Records for the task below:

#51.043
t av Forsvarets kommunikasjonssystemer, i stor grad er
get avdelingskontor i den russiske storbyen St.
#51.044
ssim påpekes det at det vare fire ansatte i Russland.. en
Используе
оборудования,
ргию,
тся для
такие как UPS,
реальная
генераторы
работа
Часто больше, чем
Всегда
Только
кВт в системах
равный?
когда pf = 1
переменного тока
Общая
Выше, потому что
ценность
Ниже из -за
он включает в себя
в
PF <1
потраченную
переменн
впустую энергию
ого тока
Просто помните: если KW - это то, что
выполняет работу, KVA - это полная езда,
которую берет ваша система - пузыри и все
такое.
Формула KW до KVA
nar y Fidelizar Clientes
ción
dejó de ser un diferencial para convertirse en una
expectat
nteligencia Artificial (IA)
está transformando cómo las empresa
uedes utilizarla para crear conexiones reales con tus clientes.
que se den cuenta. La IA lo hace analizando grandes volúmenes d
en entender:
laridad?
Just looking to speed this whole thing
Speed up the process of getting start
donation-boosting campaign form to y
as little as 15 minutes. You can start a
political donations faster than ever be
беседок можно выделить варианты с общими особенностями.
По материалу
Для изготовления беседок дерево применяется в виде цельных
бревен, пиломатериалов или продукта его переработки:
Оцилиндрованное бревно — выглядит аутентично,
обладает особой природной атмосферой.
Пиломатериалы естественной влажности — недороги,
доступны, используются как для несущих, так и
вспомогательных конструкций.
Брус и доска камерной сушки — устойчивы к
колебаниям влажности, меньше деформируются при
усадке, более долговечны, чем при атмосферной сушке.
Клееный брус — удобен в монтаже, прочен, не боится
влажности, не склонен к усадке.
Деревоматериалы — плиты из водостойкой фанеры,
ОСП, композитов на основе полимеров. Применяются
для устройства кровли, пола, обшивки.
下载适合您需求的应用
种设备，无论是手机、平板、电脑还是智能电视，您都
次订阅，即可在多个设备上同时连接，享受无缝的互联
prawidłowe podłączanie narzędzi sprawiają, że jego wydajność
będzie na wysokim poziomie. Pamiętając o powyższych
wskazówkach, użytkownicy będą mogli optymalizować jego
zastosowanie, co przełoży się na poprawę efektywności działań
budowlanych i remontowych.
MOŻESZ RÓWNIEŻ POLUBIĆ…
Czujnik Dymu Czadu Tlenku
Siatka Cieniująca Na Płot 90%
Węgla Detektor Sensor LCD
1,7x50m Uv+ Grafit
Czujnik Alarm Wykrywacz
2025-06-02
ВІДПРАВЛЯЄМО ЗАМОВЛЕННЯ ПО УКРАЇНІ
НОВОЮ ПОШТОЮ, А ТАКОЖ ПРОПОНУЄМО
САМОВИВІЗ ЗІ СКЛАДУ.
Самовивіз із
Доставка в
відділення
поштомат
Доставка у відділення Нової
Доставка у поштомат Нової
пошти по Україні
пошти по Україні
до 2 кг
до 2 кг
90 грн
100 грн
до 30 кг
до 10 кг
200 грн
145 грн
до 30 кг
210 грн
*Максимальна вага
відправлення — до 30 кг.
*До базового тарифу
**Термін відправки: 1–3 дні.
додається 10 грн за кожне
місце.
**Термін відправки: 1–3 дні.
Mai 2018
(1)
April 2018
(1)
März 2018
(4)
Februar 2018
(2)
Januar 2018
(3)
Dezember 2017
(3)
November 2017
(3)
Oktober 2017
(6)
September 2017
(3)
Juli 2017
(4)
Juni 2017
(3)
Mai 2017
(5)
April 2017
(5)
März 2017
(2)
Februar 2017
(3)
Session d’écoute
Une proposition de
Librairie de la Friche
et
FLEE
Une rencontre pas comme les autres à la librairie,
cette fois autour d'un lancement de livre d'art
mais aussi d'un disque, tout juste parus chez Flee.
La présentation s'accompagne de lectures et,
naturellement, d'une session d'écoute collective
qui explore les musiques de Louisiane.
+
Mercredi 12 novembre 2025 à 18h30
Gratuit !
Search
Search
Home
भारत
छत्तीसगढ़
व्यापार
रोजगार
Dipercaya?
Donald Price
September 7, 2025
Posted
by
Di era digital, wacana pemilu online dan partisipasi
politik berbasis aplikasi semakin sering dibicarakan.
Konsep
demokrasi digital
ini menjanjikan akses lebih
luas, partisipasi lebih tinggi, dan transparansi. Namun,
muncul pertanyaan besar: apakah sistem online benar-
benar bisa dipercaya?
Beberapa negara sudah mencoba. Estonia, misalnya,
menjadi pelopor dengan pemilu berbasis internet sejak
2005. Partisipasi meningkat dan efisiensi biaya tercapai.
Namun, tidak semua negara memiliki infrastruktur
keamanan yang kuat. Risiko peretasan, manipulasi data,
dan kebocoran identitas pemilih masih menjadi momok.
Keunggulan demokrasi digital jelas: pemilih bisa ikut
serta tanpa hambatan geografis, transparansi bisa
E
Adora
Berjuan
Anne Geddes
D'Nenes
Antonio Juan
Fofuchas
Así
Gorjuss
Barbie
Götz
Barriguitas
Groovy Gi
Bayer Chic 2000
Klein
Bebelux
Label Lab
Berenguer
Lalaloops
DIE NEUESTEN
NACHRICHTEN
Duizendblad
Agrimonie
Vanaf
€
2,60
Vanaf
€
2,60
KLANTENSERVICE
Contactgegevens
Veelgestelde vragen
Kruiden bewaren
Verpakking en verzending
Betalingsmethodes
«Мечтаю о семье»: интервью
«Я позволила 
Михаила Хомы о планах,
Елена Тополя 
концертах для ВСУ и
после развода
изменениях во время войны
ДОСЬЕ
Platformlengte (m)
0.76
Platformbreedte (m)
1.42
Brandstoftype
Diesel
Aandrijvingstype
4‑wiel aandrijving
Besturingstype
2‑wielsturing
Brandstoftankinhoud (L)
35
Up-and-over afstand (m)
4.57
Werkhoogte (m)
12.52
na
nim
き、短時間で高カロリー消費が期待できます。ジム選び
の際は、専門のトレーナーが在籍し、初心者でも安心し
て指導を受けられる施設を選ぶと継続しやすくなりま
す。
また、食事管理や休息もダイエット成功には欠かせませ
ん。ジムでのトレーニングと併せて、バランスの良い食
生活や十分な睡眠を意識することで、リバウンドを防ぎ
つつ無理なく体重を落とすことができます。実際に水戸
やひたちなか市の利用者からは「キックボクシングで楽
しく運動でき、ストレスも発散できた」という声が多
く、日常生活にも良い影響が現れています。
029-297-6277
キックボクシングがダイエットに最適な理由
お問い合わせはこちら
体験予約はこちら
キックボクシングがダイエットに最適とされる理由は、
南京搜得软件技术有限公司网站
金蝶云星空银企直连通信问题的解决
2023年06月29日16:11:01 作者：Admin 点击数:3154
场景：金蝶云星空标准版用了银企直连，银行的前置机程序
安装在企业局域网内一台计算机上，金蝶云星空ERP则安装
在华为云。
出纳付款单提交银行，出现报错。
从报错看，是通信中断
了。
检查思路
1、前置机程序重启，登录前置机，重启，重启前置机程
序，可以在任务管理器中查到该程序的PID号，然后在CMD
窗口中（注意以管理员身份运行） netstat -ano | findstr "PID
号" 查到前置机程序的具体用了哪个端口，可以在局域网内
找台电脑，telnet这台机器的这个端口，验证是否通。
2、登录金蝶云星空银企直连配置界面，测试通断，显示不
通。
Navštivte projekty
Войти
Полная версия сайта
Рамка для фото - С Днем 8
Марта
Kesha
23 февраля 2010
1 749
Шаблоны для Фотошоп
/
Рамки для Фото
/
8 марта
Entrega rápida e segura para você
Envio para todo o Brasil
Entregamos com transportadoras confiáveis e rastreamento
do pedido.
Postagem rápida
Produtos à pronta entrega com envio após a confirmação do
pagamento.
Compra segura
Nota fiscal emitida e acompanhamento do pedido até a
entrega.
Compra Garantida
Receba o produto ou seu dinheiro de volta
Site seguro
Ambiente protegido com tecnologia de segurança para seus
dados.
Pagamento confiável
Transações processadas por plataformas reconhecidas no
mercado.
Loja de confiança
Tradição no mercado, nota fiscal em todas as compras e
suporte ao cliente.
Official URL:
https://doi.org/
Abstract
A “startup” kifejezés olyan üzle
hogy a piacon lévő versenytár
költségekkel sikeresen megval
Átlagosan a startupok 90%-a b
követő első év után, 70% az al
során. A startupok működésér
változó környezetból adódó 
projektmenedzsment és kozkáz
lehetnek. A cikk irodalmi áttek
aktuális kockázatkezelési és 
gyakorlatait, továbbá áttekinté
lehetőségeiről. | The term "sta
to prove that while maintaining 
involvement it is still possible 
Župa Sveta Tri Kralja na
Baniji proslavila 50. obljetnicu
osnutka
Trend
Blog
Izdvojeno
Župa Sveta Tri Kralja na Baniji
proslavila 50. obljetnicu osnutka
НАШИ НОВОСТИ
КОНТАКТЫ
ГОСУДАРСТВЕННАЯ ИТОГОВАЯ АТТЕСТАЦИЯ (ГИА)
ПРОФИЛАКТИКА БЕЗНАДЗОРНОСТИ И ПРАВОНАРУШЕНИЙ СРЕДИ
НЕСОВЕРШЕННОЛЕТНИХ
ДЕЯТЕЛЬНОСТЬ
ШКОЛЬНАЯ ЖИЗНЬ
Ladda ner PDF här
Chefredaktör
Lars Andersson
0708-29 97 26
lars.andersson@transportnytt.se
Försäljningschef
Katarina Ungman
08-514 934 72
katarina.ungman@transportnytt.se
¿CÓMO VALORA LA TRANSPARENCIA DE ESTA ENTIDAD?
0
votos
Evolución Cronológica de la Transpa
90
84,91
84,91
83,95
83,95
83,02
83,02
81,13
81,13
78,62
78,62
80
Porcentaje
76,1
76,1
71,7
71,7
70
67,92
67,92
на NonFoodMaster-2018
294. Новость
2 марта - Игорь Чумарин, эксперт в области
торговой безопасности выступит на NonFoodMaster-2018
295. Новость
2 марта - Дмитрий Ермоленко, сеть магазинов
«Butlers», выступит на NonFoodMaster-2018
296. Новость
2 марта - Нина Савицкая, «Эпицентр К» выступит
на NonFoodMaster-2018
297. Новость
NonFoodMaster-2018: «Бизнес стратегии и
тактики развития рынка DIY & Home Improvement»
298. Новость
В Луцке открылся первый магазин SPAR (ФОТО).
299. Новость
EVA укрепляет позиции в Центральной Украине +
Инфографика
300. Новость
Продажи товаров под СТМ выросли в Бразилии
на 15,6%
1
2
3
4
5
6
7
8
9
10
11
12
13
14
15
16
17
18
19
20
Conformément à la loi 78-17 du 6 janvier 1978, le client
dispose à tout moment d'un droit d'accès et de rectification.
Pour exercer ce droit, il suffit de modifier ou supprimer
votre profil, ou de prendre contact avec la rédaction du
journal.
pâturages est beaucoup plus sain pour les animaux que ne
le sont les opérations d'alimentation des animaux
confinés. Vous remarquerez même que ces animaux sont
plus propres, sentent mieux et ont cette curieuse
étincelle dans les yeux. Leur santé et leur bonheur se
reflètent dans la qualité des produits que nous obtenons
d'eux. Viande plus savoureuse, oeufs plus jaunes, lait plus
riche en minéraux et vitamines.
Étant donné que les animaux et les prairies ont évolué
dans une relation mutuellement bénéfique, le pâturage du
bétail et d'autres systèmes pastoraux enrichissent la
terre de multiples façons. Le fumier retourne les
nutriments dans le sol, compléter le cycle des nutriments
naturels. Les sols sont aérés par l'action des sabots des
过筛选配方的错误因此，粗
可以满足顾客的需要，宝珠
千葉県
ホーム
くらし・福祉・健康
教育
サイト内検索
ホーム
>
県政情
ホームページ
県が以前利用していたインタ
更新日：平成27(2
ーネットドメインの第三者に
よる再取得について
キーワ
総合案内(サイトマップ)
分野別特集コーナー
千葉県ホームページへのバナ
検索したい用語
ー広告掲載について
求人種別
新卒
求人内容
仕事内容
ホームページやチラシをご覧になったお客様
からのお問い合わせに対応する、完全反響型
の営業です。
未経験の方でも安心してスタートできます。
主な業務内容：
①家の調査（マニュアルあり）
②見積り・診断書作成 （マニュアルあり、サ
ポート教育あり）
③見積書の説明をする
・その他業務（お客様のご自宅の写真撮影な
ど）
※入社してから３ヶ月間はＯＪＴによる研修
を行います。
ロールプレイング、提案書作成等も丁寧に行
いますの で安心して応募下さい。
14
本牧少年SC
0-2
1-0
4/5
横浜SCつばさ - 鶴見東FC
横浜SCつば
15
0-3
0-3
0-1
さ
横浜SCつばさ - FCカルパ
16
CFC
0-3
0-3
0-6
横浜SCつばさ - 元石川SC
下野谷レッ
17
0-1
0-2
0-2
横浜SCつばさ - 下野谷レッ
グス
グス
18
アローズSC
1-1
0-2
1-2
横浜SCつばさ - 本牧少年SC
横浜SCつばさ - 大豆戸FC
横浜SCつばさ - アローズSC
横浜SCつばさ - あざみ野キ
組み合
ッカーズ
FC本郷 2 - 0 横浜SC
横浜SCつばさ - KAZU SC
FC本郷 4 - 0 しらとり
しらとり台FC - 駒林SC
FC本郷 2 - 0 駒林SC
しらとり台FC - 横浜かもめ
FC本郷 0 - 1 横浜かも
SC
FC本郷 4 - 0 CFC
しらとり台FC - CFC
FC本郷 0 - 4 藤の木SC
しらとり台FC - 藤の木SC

End of Records for the task.

Please extract every line from the beginning of the rows through the line that contains "Пиломатериалы естественной влажности", including both, and keep each line unchanged.

#51.043
t av Forsvarets kommunikasjonssystemer, i stor grad er
get avdelingskontor i den russiske storbyen St.
#51.044
ssim påpekes det at det vare fire ansatte i Russland.. en
Используе
оборудования,
ргию,
тся для
такие как UPS,
реальная
генераторы
работа
Часто больше, чем
Всегда
Только
кВт в системах
равный?
когда pf = 1
переменного тока
Общая
Выше, потому что
ценность
Ниже из -за
он включает в себя
в
PF <1
потраченную
переменн
впустую энергию
ого тока
Просто помните: если KW - это то, что
выполняет работу, KVA - это полная езда,
которую берет ваша система - пузыри и все
такое.
Формула KW до KVA
nar y Fidelizar Clientes
ción
dejó de ser un diferencial para convertirse en una
expectat
nteligencia Artificial (IA)
está transformando cómo las empresa
uedes utilizarla para crear conexiones reales con tus clientes.
que se den cuenta. La IA lo hace analizando grandes volúmenes d
en entender:
laridad?
Just looking to speed this whole thing
Speed up the process of getting start
donation-boosting campaign form to y
as little as 15 minutes. You can start a
political donations faster than ever be
беседок можно выделить варианты с общими особенностями.
По материалу
Для изготовления беседок дерево применяется в виде цельных
бревен, пиломатериалов или продукта его переработки:
Оцилиндрованное бревно — выглядит аутентично,
обладает особой природной атмосферой.
Пиломатериалы естественной влажности — недороги,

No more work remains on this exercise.